Les romans de Fontane, qui s'est mis a écrire relativement tard (59 ans) seront nourris de l’expérience de l’homme mûr qui a observé, sceptique et souriant, la vie de ses contemporains: tout en restant très proche du monde, il saura avec une remarquable distance, une liberté de perspectives et une constante humanité, décrire les « réalités de la vie ». Sans avoir élaboré de véritable théorie du roman, il représente ce qu'a de spécifique le « réalisme » allemand de la fin du XIXe siècle. Le choix même de ses thèmes (adultères, mariages manqués, mésalliances), le fait qu'il évite les grands sujets historiques, les controverses politiques de l’époque, l’ont fait taxer de provincialisme, alors que s'enracine là sa force particulière d’expression.

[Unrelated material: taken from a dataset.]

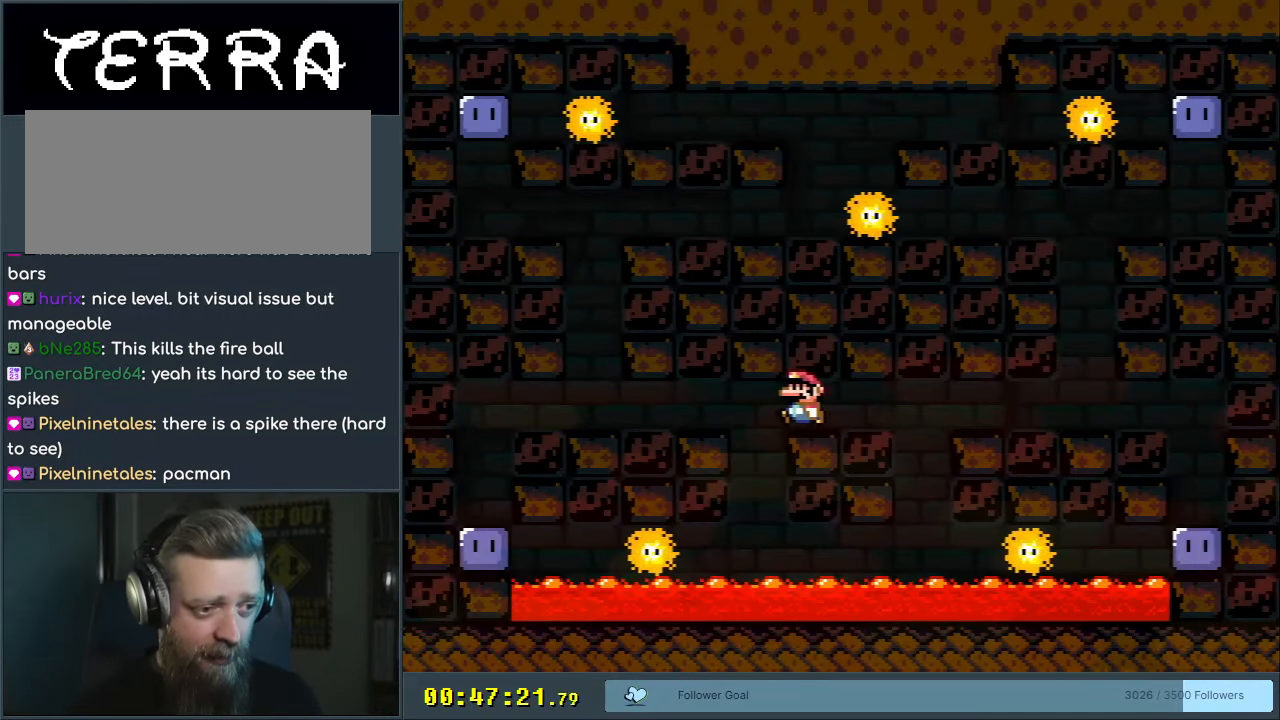
{"buttons": ["A", "X", "DPAD_LEFT"], "events": []}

La volonté de ne pas dire l’essentiel, de ne rien analyser ni expliciter, n’empêche nullement le romancier de laisser entrevoir – à travers un milieu certes réduit, celui d’une aristocratie prussienne si figée qu'elle est déjà comme sa propre caricature – toute une réalité historique et sociale qui en dit long sur l’état d’une certaine Prusse à un moment où, politiquement, elle semblait à son zénith.

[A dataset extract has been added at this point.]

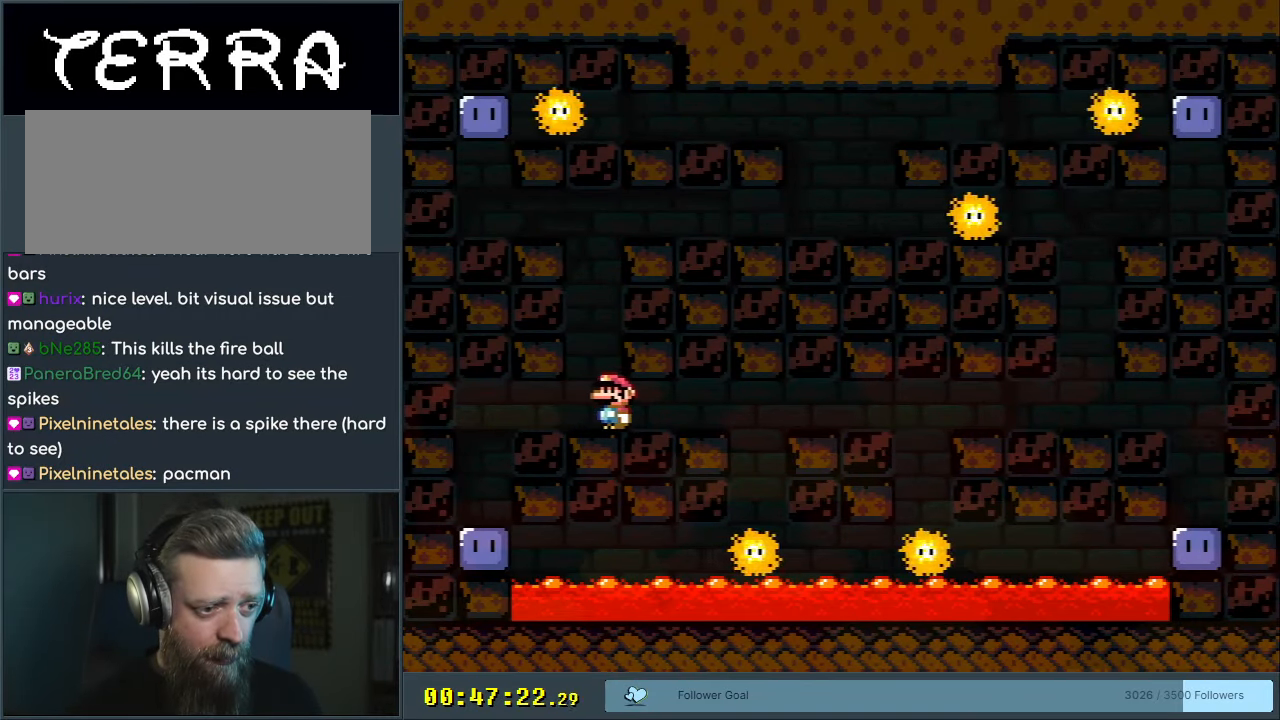
{"buttons": ["X"], "events": [[283, "A", "up"], [317, "DPAD_LEFT", "up"], [317, "X", "up"], [467, "X", "down"]]}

Fontane a fini par aboutir à ce « réalisme poétique » qui répond à l’exigence d’une pénétration esthétique de la réalité des faits. La recherche de la totalité, de l’action bien menée et si possible riche en péripéties significatives, cède la place à la métaphorisation symbolique des lieux et des objets.

Effi Briest appartient à la noblesse terrienne de la Marche de Brandebourg. Elle a dix-sept ans ; elle a grandi dans la liberté et l’innocence de la vie champêtre. Au cours d’une visite chez les Briest, un officier, le baron Instetten, de vingt ans son aîné, s'éprend de la très jeune fille de la femme qu'il a autrefois aimée, et la demande en mariage. Flattée, ignorant encore tout de l’amour, Effi accepte ce joug conjugal. Après un long voyage fastidieux en Italie, elle s'installe avec son époux dans un coin perdu de Poméranie et souffrira désormais d’ennuis et de désœuvrement. La société noble des alentours et ses conventions demeurent insupportables à la jeune femme habituée à la vie franche et libre de la campagne. Elle met au monde une petite fille, mais à la même époque apparaît un nouveau personnage, le commandant de la milice territoriale, von Krampas, et le destin de la jeune femme se cristallise tout à coup. Von Krampas est certes fort bel homme mais de nombreuses aventures d’amour, une fortune insuffisante, la vie avec une femme âgée et jalouse et plusieurs enfants l’ont rendu amer et pessimiste. Une idylle s'ébauche entre Effi et Krampas ; les longues absences du mari la favorisent et Effi glisse dans une liaison coupable qui la rend malheureuse. Les nouvelles fonctions de son mari appellent le couple à Berlin où Effi se sentira délivrée de sa faute et de son cauchemar. Cependant un hasard mettra entre les mains de son mari, les billets que Krampas lui avait autrefois envoyés. Esclave des préjugés de son temps, Briest se bat en duel avec son ancien rival et le tue. Effi, chassée par son époux et sa propre mère, se trouve brusquement jetée hors de tout ce qui faisait sa vie. Enfin son père, le personnage le plus humain du livre, lui ouvre la vieille maison de son enfance. Là, elle retrouve le contact des beautés de la nature et se réconcilie avec elle-même et avec le monde. Pourtant, abandonnée et totalement rejetée par la société, elle n’a plus la force de s'accrocher à la vie, s'étiole et meurt une année plus tard, victime de son destin qui n’a été que résignation et mélancolie.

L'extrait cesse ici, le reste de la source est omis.